RSE cap increase opportunities
30 November 2023
Following Cyclone Gabrielle, many of the Pasifika workers in the Hawke’s Bay put on their gumboots and mucked in on recovery efforts. Employed in the area under the Recognised Seasonal Employer scheme (RSE), this demonstrated their role in the community goes well beyond an employment programme. Instead, after over a decade of implementation, the RSE scheme has become a vital part of our horticulture industry and RSE employees are part of their communities.
Originally designed as a way of supporting Pasifika workers to earn sufficient wages to support families back at home, RSE has developed into enduring partnerships between individual villages and employers. Skills are exchanged and employees return year after year. New Zealand producers know that to get the best possible workforce they must invest in them – targeted recruitment, purpose-built accommodation and upskilling.
The scheme has been running since 2007 and there has only been minor policy updates since then. In the last decade, the number of employees per year has doubled, with a third of that happening in the last three years. There is the potential for the scheme to be updated to meet the changing needs of New Zealand growers, employees and our Pacific partners.
HortNZ is encouraged by the new government’s promise to increase the number of places available through the scheme. There is an unmet demand from growers and more people want to come from the Pacific, particularly countries that have expressed an interest in increasing their numbers. And this can be done in a way that facilitates increasing wellbeing in the home countries as well as here.

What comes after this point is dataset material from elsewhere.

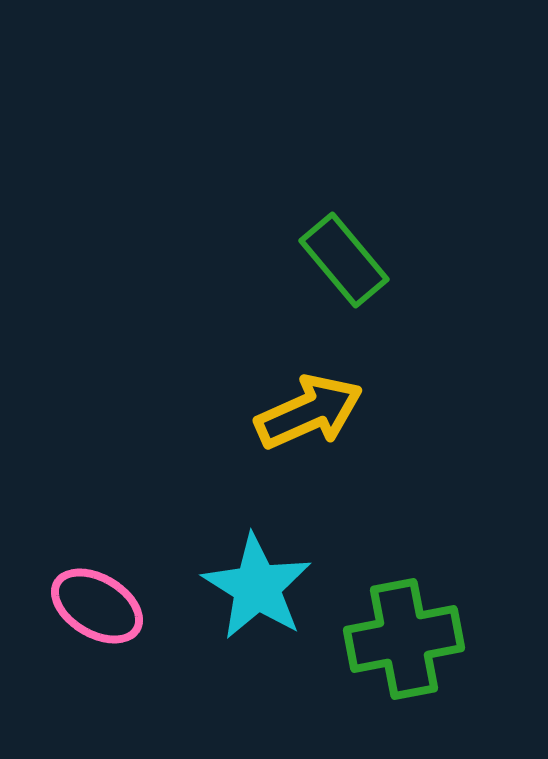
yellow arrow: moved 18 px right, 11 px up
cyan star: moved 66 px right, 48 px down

This is a chance to be proactive about sharing the scheme rather than ad hoc tinkering in response to bad performers.
The potential in the scheme is in increased flexibility. During Covid and the following years, workers often felt frustrated by shorter work seasons as late starts, due to bureaucracy, were not reflected in later finishers. We have seen examples of workers sitting ready to go in their home country but held up for reasons outside employer and employee control. It does not respect the dignity of the person if they are expected to drop everything and go on the whim of when paperwork comes through.
The International Labour Organisation and the World Bank recognise the benefits of labour mobility. And recognise New Zealand as one of the leading schemes - we do however have areas that we need to improve on. Unfortunately, in the Pacific, it is easy for us to be lumped into the same bucket as other destinations when addressing issues of labour exploitation. However, New Zealand can and should be the destination of choice given there is a broader understanding of cultural acceptance and Pacific communities are able to support their families while they are here. This is an area that sets the RSE scheme apart from other labour mobility schemes – the concept of ‘whanaungatanga’ is encouraged by many of our growers that bring workers from the Pacific sending countries.

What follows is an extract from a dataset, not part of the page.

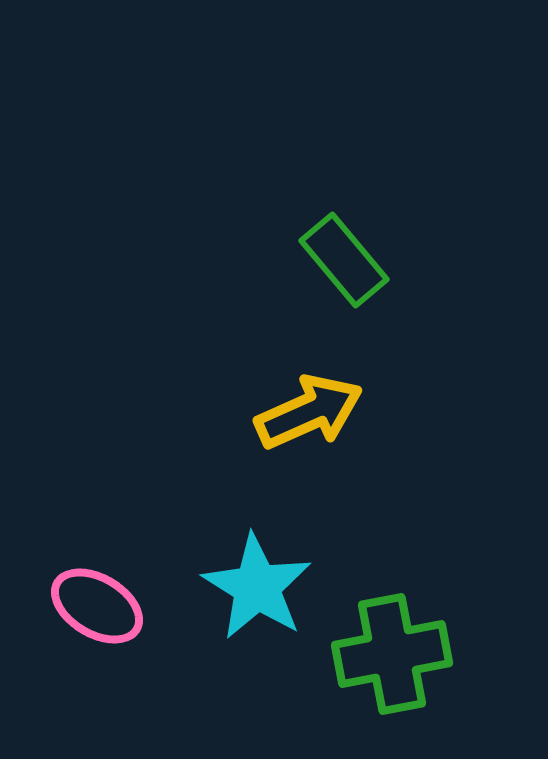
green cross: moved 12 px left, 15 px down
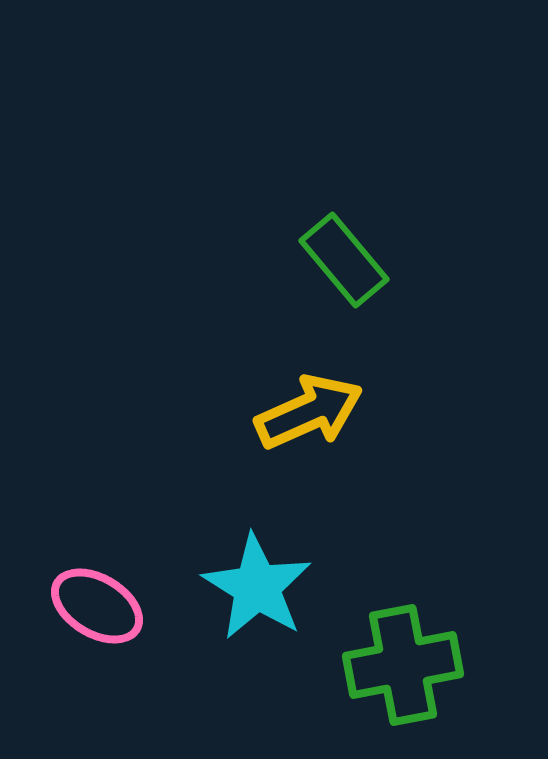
green cross: moved 11 px right, 11 px down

Stakeholders are ready to go on this. The promised RSE policy review stalled with government back in April but now is the chance to get things happening before the next significant picking season.
HortNZ has spent time in the Pacific – both on the recent Foreign Minister’s delegation to the Pacific which I attended in April, and involvement in last week’s Pacific Labour Mobility Annual Meeting where for the first time an Employer Forum was held, enabling employers to hear from the Pacific and key partners their aspirations and voice our commitment to supporting RSE workers and Pacific sending countries. New Zealand growers understand that this is a two-way talanoa. We need to look beyond the scheme to the potential for how this impacts the employees’ lives, their communities and their nations.
RSE is seen as an important part of how the Pacific nations view New Zealand. But it is for the government and the Ministry of Foreign Affairs to drive that relationship. Without government leadership we risk the few bad employers tarnishing our relationship.
The bad media this time last year on the scheme, largely driven by domestic unions not connected with Pacific nations, affected the ability for growers and employees to see positive action to increase the mana of the scheme. Depicting RSE employees as merely cogs in the machine does not give them the respect they deserve or reflect the partnership role they have in growing the horticulture sector.
I am optimistic about the opportunity for a RSE reset. Together with government, we can optimise the ability of RSE employees to transfer skills they learn here to enhance their livelihoods and support community developments back in their home countries. Regular and reliable scheme opportunities will provide employees with the dignity of planning around this opportunity, and for their home country governments to put in place suitable schemes so that they maximise the opportunities when the employees return home.